Building a Simple AI Agent with Chain-of-Thought Prompting (No Framework Required)

Sandip DeshmukhSandip Deshmukh
6 min read

In this article, we’ll walk through creating a simple AI agent that uses the Chain-of-Thought (CoT) technique to reason and solve queries step-by-step. The goal is to understand how agents work under the hood without depending on external frameworks.

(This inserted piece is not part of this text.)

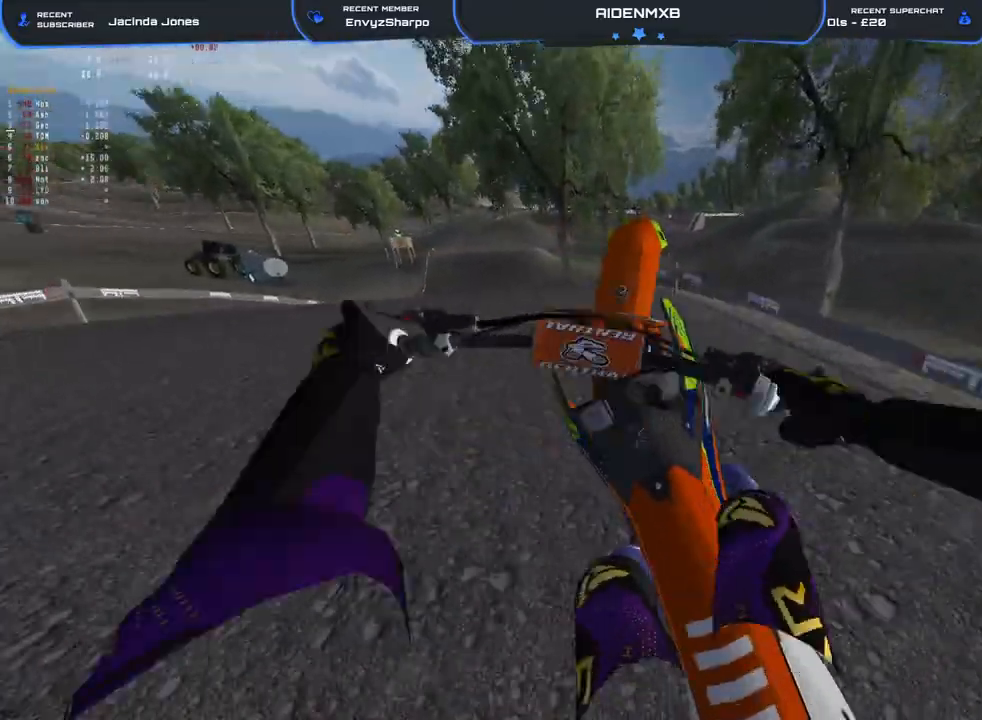
{"buttons": ["R1", "R2"], "left_stick": "left", "right_stick": "right", "events": [[17, "R2", "up"], [300, "right_stick", "right"], [333, "R2", "down"]]}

We'll build an agent that can respond to weather-related questions using a public weather API.


1. Initial Setup

Create a Project Directory

mkdir rag_chatbot
cd rag_chatbot

Create a Virtual Environment (for Windows)

python -m venv .venv
.\.venv\Scripts\activate

For macOS/Linux, use:

source .venv/bin/activate

Install Required Packages

pip install openai python-dotenv requests

Create a .env File

Create a .env file in the root directory and add your API key:

API_KEY_GEMINI = "your_api_key"

You can get a free Gemini API key from: https://aistudio.google.com/apikey


2. Writing the Agent Code with Chain-of-Thought Prompting

Now, let's break down the agent code into clear parts and explain what each does.

Step 1: Import Required Libraries

create a file simple_agent.py

import these packages

import json
import requests
from openai import OpenAI
from dotenv import load_dotenv
import os
  • json and requests help us handle HTTP requests and responses.

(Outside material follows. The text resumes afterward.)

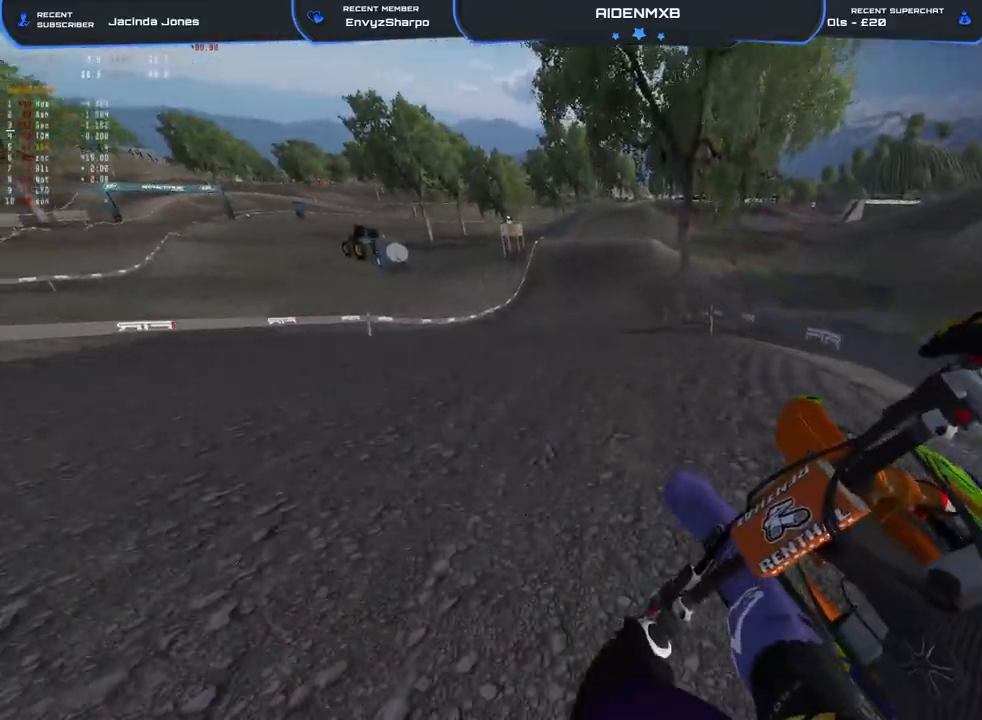
{"buttons": ["R2"], "left_stick": "center", "right_stick": "right", "events": [[167, "left_stick", "center"], [367, "R1", "up"]]}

  • OpenAI is the official client used to access Gemini through its OpenAI-compatible API.

  • dotenv is used to load environment variables like the API key.


Step 2: Load Environment Variables

load_dotenv()

This loads the .env file into your environment so we can use os.getenv.


Step 3: Initialize the API Client

client = OpenAI(
    api_key=os.getenv('API_KEY_GEMINI'),
    base_url="https://generativelanguage.googleapis.com/v1beta/openai/"
)

We configure the OpenAI client to work with the Gemini-compatible API from Google.


Step 4: Define Tools

This is our simulated "tool" the agent can use to get weather information.

def get_weather(city: str):
    url = f"https://wttr.in/{city}?format=%C+%t"
    response = requests.get(url)

    if response.status_code == 200:
        return f"The weather in {city} is {response.text}."
    return "Something went wrong"

We also create a tool registry:

avaiable_tools = {
    "get_weather": {
        "fn": get_weather,
        "description": "Takes a city name as an input and returns the current weather for the city"
    }
}

This allows our agent to "know" which tools are available and how to use them.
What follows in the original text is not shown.